-------- DATA FOR THE TASK --------

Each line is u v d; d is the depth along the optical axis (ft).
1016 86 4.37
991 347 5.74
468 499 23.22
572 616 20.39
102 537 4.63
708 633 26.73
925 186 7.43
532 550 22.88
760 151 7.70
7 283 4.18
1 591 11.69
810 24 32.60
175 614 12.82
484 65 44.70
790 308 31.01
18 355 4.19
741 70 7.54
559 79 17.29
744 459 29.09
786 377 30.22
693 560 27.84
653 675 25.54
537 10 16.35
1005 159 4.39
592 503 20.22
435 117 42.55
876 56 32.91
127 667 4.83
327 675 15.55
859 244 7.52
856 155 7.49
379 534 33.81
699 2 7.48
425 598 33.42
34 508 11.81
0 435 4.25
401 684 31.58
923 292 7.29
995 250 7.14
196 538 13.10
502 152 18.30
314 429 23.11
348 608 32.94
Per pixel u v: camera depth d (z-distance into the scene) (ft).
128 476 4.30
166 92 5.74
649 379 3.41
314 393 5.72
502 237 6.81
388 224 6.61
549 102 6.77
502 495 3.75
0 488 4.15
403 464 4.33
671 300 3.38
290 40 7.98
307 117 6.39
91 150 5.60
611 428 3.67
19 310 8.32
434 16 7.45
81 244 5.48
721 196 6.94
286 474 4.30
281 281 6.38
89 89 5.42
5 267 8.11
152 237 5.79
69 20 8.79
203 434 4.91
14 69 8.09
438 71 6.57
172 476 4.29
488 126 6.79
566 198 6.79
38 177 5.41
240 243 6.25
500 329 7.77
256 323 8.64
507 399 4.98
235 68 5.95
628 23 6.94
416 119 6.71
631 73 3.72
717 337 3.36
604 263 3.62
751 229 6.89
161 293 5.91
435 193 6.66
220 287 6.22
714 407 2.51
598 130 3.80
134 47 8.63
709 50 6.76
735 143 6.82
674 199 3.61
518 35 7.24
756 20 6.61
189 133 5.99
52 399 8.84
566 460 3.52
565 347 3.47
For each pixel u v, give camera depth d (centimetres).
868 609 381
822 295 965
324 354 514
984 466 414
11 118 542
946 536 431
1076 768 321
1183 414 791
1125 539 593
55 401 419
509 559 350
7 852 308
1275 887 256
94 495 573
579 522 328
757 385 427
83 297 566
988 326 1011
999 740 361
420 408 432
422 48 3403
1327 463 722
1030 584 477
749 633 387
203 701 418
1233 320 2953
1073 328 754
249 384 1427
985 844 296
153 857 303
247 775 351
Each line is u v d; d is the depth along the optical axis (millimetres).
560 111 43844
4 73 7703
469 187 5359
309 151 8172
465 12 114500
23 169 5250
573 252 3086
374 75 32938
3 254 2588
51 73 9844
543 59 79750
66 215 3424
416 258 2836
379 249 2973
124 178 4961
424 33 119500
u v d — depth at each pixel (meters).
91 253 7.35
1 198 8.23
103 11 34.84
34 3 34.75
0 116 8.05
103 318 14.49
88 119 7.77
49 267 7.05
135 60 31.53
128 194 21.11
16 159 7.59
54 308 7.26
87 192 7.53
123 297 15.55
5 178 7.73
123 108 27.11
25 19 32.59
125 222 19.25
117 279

--------

▶ ABOUT THIS EXERCISE
The lines to return are those with the string "pixel" in them; copy each from the entries above.

▶ ANSWER FOR THE TASK
Per pixel u v: camera depth d (z-distance into the scene) (ft).
For each pixel u v, give camera depth d (centimetres).
u v d — depth at each pixel (meters).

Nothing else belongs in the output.